Scott recalls that a DI used to start when a finished film moved into the DI suite for timing. “Now, once the boards are drawn up, we start discussing and engaging with the DP, director and VFX supervisor to decide the pipeline as early as possible. This allows for a consistent workflow from monitoring and timing dailies through editorial to timing backplates for VFX and on to the final DI. Ideally, when you get to the DI, a lot of the heavy lifting has already been done, so it’s just a matter of finessing.”

Efilm’s proprietary version of Autodesk Lustre — called Eworks — and Autodesk Flame Premium are key tools in the process.

“We added Flame Premium to the mix in February,” Scott says. “We’re using it in a pretty groundbreaking way — directly in the DI, adding another great toolset that wasn’t part of our DI pipeline before. Increasingly, clients want to see more creative capabilities in the DI, more options for visual exploration. They want everything accessible and adjustable ‘til the last second, and Flame Premium affords us that kind of creative flexibility.” 

He hails Flame Premium’s batch-tree node-based system with its “full set of the most advanced compositing tools and plug-ins imaginable. We’re also working to develop a seamless workflow between it and all our color finishing systems. We are investigating ways that Flame Premium can work with the company’s DaVinci Resolve, for instance,” which Scott says is “great for speed and handling various file formats.”
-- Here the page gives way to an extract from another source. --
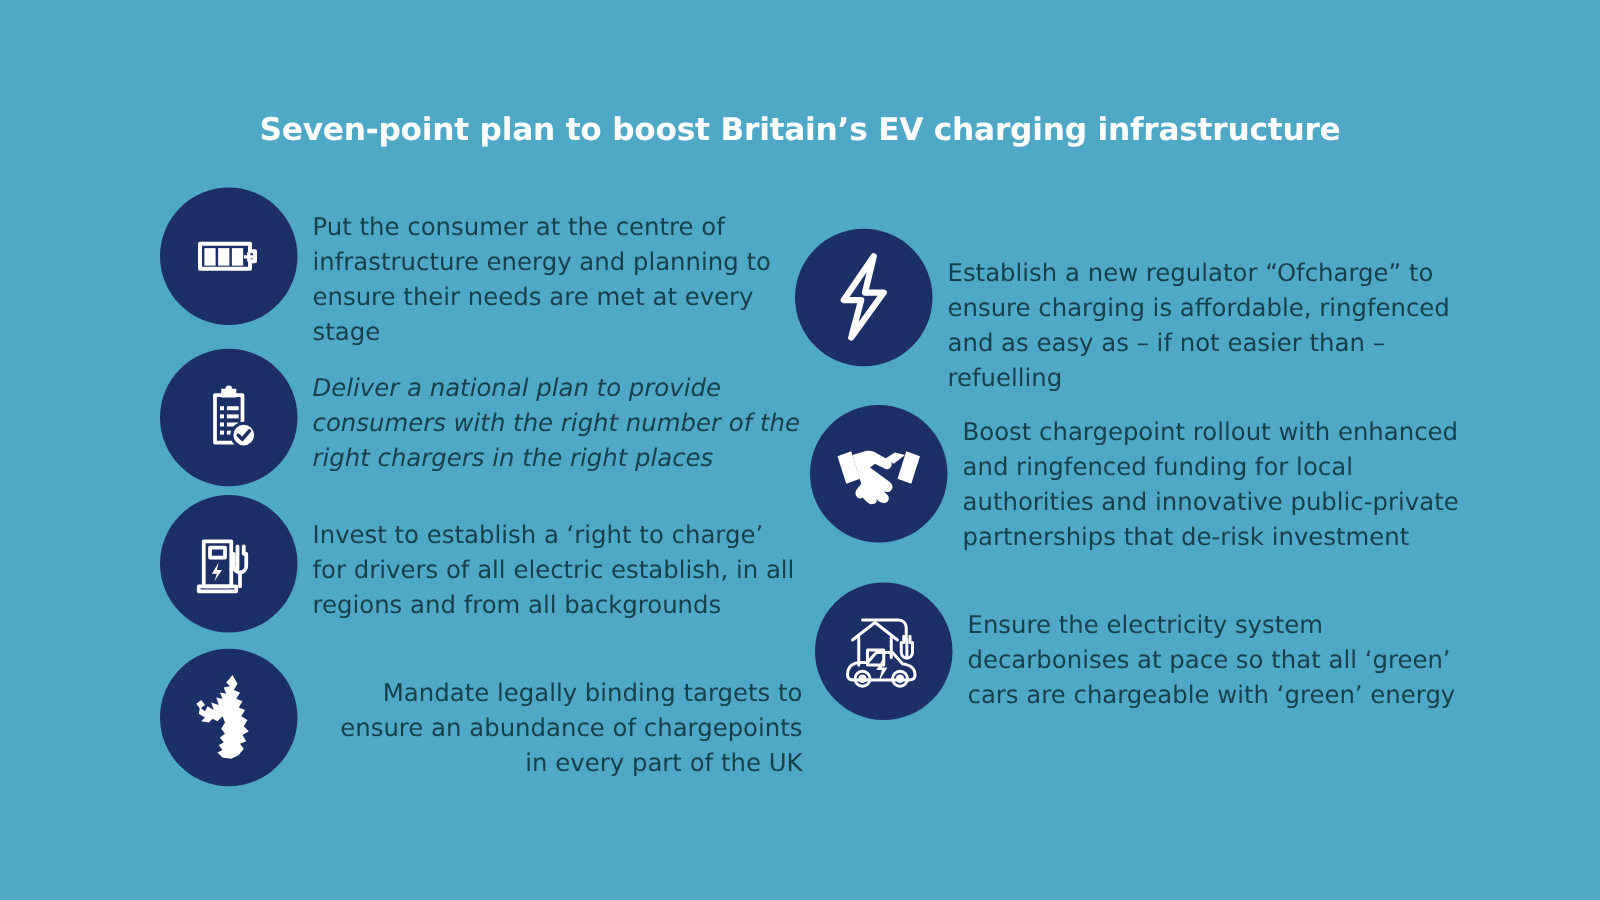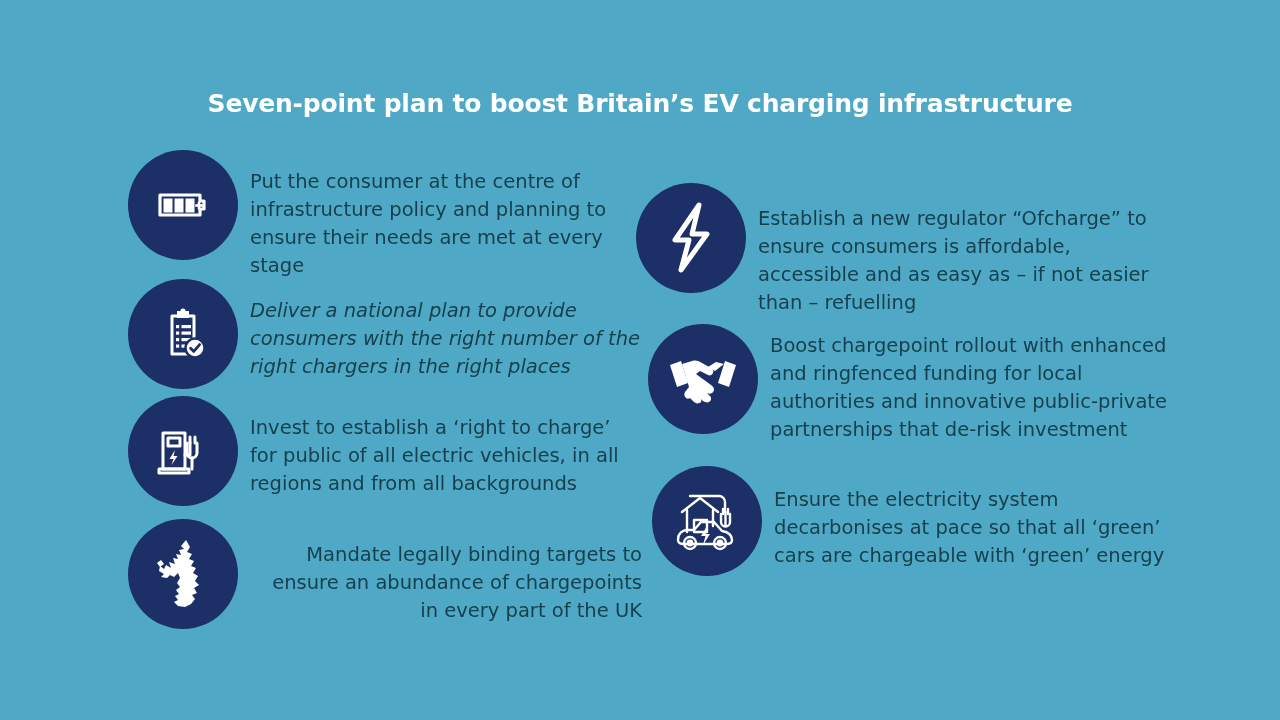"Put the consumer at the" div.item-text { text: policy -> energy }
He gives kudos to Lustre for its “intuitive and straightforward menu hierarchy, its excellent tracking and grouping capabilities, its batch-tree-node handling of multiple shapes, as well as its ability to see whole reels in a global thumbnail view, and the ability to manually group any combination of shots and collapse them for review. It’s a very intuitive toolset, which anyone from a high-end compositing environment will quickly feel comfortable with.”

Efilm has 12 Lustre/Eworks systems installed, mostly in theater-sized environments where Christie, Barco and NEC projectors display content in 2K to mimic the theatrical experience.